First National Bank of Boston v. Bellotti, 435 U.S. 765; 98 S. Ct. 1407; 55 L. Ed. 2d 707 (1978)

First National Bank of Boston v. Bellotti, 435 U.S. 765; 98 S. Ct. 1407; 55 L. Ed. 2d 707 (1978)

Facts—Appellants were national banking associations and business corporations that wanted to publicize their views. They opposed a referendum proposal to amend the Massachusetts Constitution that would allow the legislature to enact a graduated personal income tax. The attorney general of Massachusetts advised the corporation against making contributions or expenditures “for the purpose of influencing . . . or affecting the vote on any question submitted to the voters other than the one materially affecting any of the property, business or assets of the corporation.” The Supreme Judicial Court of Massachusetts held that the corporation could not claim First or Fourteenth Amendment protections for its speech or other activities entitling it to communicate its position on that issue to the general public. Although the 1976 referendum had passed, the Court did not believe the question “moot” inasmuch as another referendum proposal was likely to arise.

Question—Does the Massachusetts law that prohibits corporations from spending money to influence a referendum violate the First and Fourteenth Amendments?

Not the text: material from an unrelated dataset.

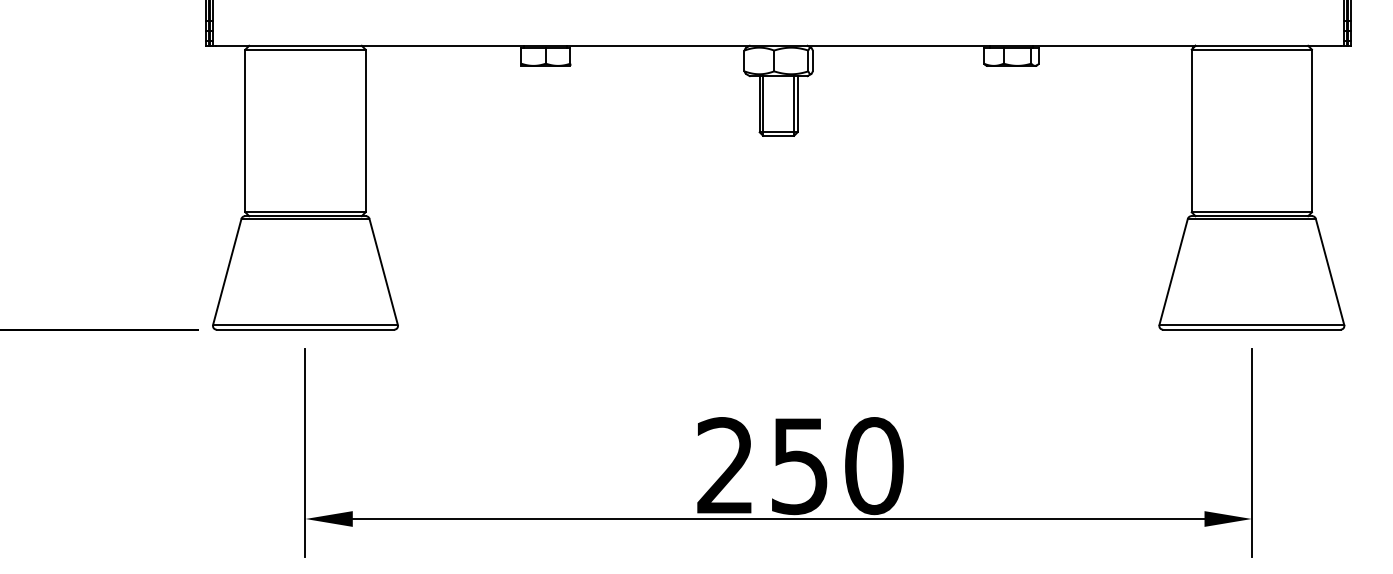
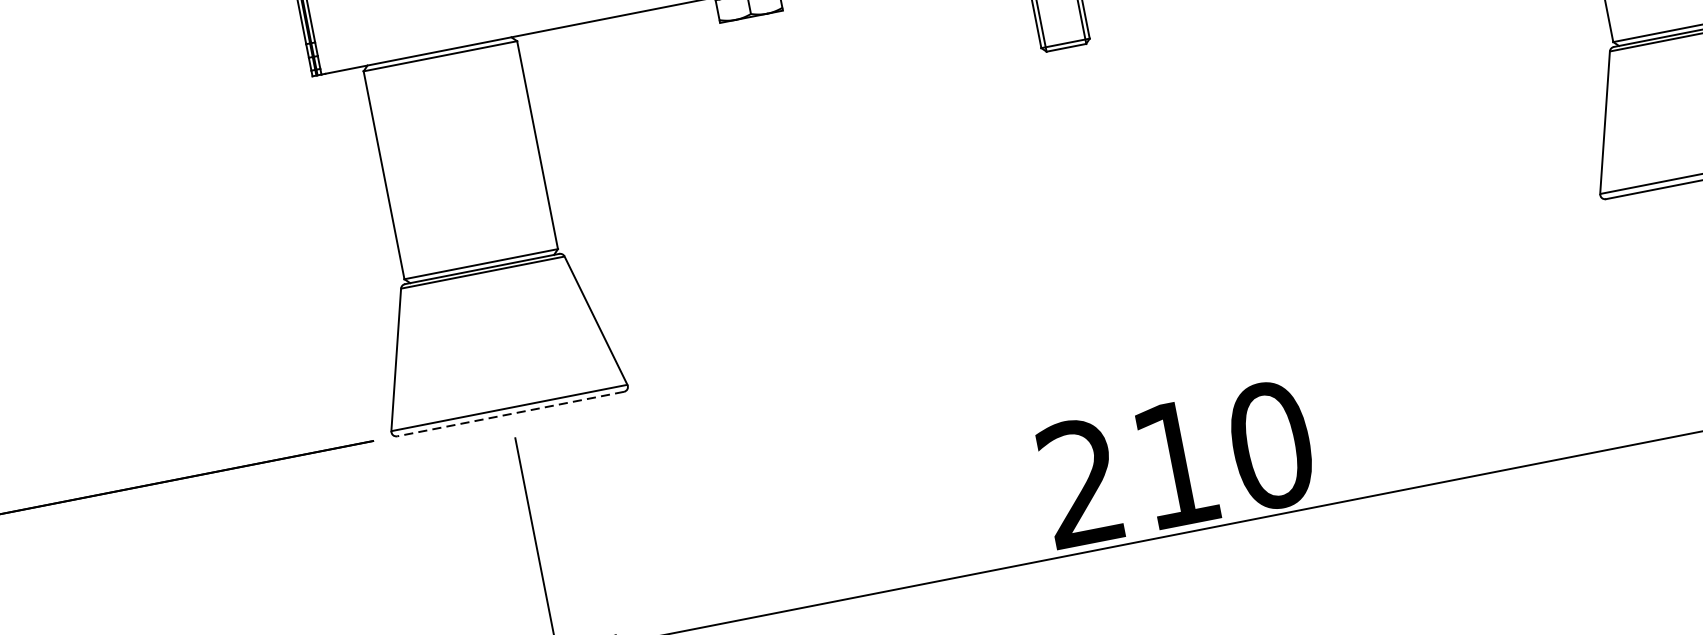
line: (305, 329) -> (510, 413), solid -> dashed
text: (799, 466) -> (1175, 464), 250 -> 210

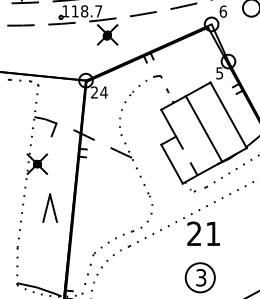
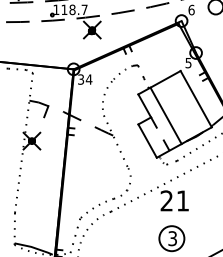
text: (95, 92) -> (81, 79), 24 -> 34
line: (203, 128) -> (165, 115), moved
part: (49, 207) -> (42, 178), removed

ReasonsJ. Powell (5–4). Freedom of speech and press embrace the liberty to discuss publicly and truthfully all matters of public concern without previous restraint or fear of subsequent punishment. If the speakers were not corporations, no one would suggest that the state could silence their proposed speech. Speech is indispensable to decision making in a democracy “and this is no less true because the speech comes from a corporation rather than an individual.” Although the press informs and educates the public and offers criticism and provides a forum for discussion and debate, it “does not have a monopoly on either the First Amendment or the ability to enlighten.” If a legislature may direct business corporations to “stick to business” it may also limit other corporations—religious, charitable, or civil—to their respective “business” when addressing the public. “Such power in government to channel the expression of views is unacceptable under the First Amendment.”

J. White and J. Rehnquist authored dissents in which they would have deferred to state judgments about the extent of corporate speech on issues not tied directly to such businesses.